I used to meet a young teacher, who grew up in Rockaway, at a yearly party. Ten years ago he was accepted to grad school but decided to become an early childhood teacher in a private school instead. Every year he tells me he’s very interested in what goes on in public schools and maybe one day "I’ll make the leap." I asked him "What would it take to get you to teach in the public schools?" "Control and decision making," he answered, which he feels he has a lot of at his school but that his friends in public schools complain they have little of. Throughout my 35 years in the school system the one factor left out of the school governance debate has been power of teachers to use their talent and ability to make basic decisions about how their school is run and what should go on in their classroom. In New York whether we talk about the pre-decentralization era, the decentralization era, or the current top-down administration, teachers have had little or no say unless the principal was open to it. In other words, we were at their mercy. Nothing has changed, except now principals themselves are at the mercy of the new masters of the universe and they are not happy. (We know this from the glee with which so many supervisors read the send ups of the system in Ed. Notes.) It is interesting to find teachers and supervisors suddenly in the same boat. It is also interesting that in a system of over 1200 schools, not one is run by teachers.

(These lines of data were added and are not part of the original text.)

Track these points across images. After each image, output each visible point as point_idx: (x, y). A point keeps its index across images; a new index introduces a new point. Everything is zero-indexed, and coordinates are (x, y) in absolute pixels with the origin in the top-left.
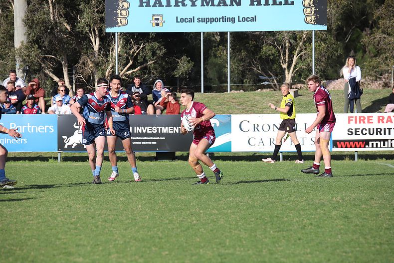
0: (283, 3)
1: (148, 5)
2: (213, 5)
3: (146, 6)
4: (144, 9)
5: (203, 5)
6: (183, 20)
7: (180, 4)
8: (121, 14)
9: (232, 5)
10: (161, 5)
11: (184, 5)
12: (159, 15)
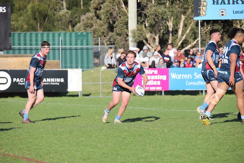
1: (218, 3)
3: (216, 4)
6: (237, 12)
7: (235, 3)
8: (202, 9)
10: (225, 4)
11: (237, 3)
12: (224, 10)
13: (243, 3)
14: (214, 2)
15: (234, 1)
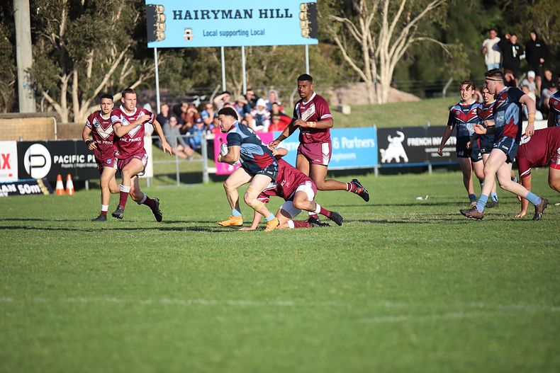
0: (285, 15)
1: (180, 18)
2: (231, 18)
4: (179, 21)
5: (223, 18)
7: (205, 16)
9: (245, 17)
10: (190, 18)
11: (208, 17)
13: (216, 18)
14: (175, 15)
15: (203, 15)
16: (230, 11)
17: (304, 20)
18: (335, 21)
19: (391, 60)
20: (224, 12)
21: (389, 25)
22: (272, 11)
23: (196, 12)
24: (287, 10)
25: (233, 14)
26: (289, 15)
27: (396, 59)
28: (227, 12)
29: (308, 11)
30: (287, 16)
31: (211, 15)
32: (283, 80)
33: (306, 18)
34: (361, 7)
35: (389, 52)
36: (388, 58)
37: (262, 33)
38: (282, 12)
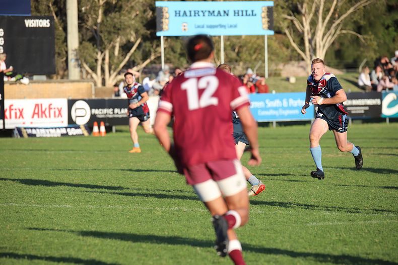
0: (251, 14)
1: (180, 16)
2: (214, 16)
4: (178, 18)
5: (209, 16)
7: (197, 15)
9: (224, 15)
10: (186, 16)
11: (199, 15)
13: (204, 16)
14: (176, 13)
15: (195, 13)
16: (214, 12)
17: (264, 18)
18: (286, 19)
19: (324, 46)
20: (209, 12)
21: (323, 22)
22: (242, 11)
23: (190, 12)
24: (252, 11)
25: (216, 13)
26: (254, 14)
27: (327, 45)
28: (211, 11)
29: (268, 12)
30: (253, 15)
31: (201, 14)
32: (249, 58)
33: (266, 16)
34: (304, 9)
35: (322, 40)
36: (322, 44)
37: (235, 26)
38: (249, 12)
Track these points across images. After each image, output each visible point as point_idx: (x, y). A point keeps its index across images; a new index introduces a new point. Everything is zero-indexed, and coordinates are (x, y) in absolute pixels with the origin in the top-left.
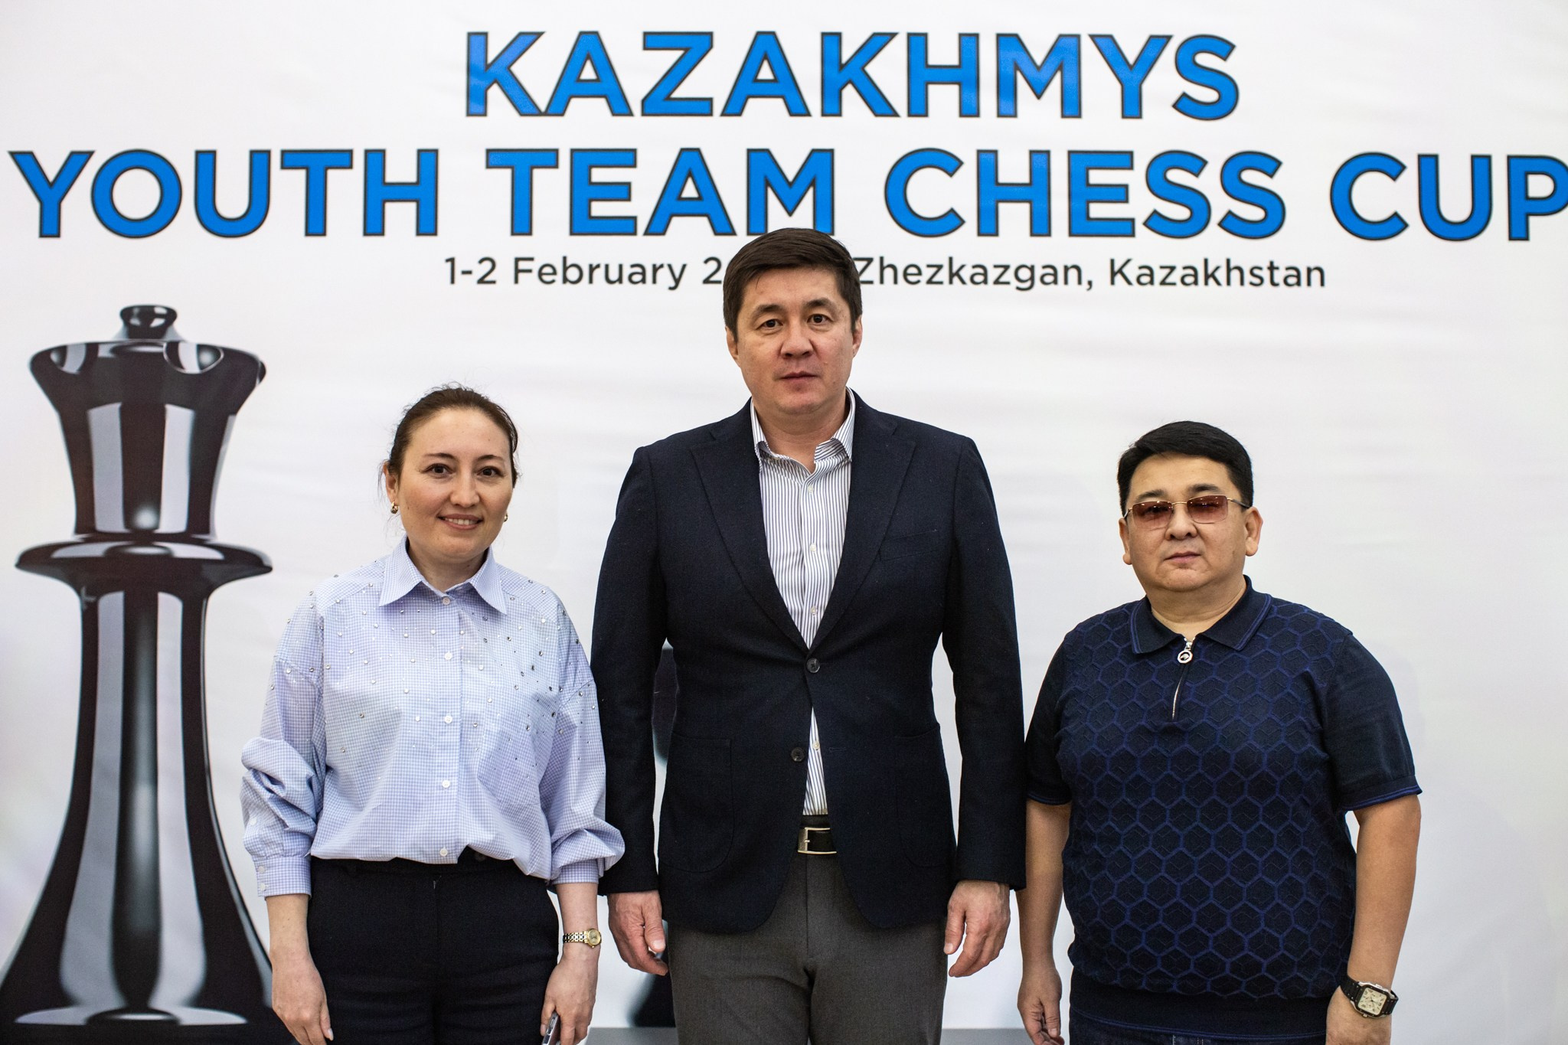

Years ago, we advocated that the UFT sponsor charter schools run by teachers as a way to put the system in the hands of teachers and Randi Weingarten briefly flirted with the idea, even forming a committee to address the issue. It has always been our position that teachers have the most vested interest in well-run, well managed schools, even more than parents. You see, parents are mostly interested in their own children and naturally lose interest in the school when their children leave. Teachers, stuck facing life sentences, in their own self interest want to see their schools well run and  face helpless frustration at seeing dumb decisions or seeing money wasted because they have so little say. Now we know that some teachers are perfectly happy to be told what to do and want no part of management. Fine. There are plenty of schools for them to work in.

But for those teachers with an entrepreneurial sense of adventure and a wish to create a different learning environment we propose that the DOE offer them an opportunity to run their own schools with the power to choose their principal.

We issue this challenge:  Take twenty difficult schools and let teachers run ten of them with the promise they will have complete control over these school for five years. Let the other ten be managed by the DOE. Compare the results after those five years. I’m betting on the teachers. By a longshot.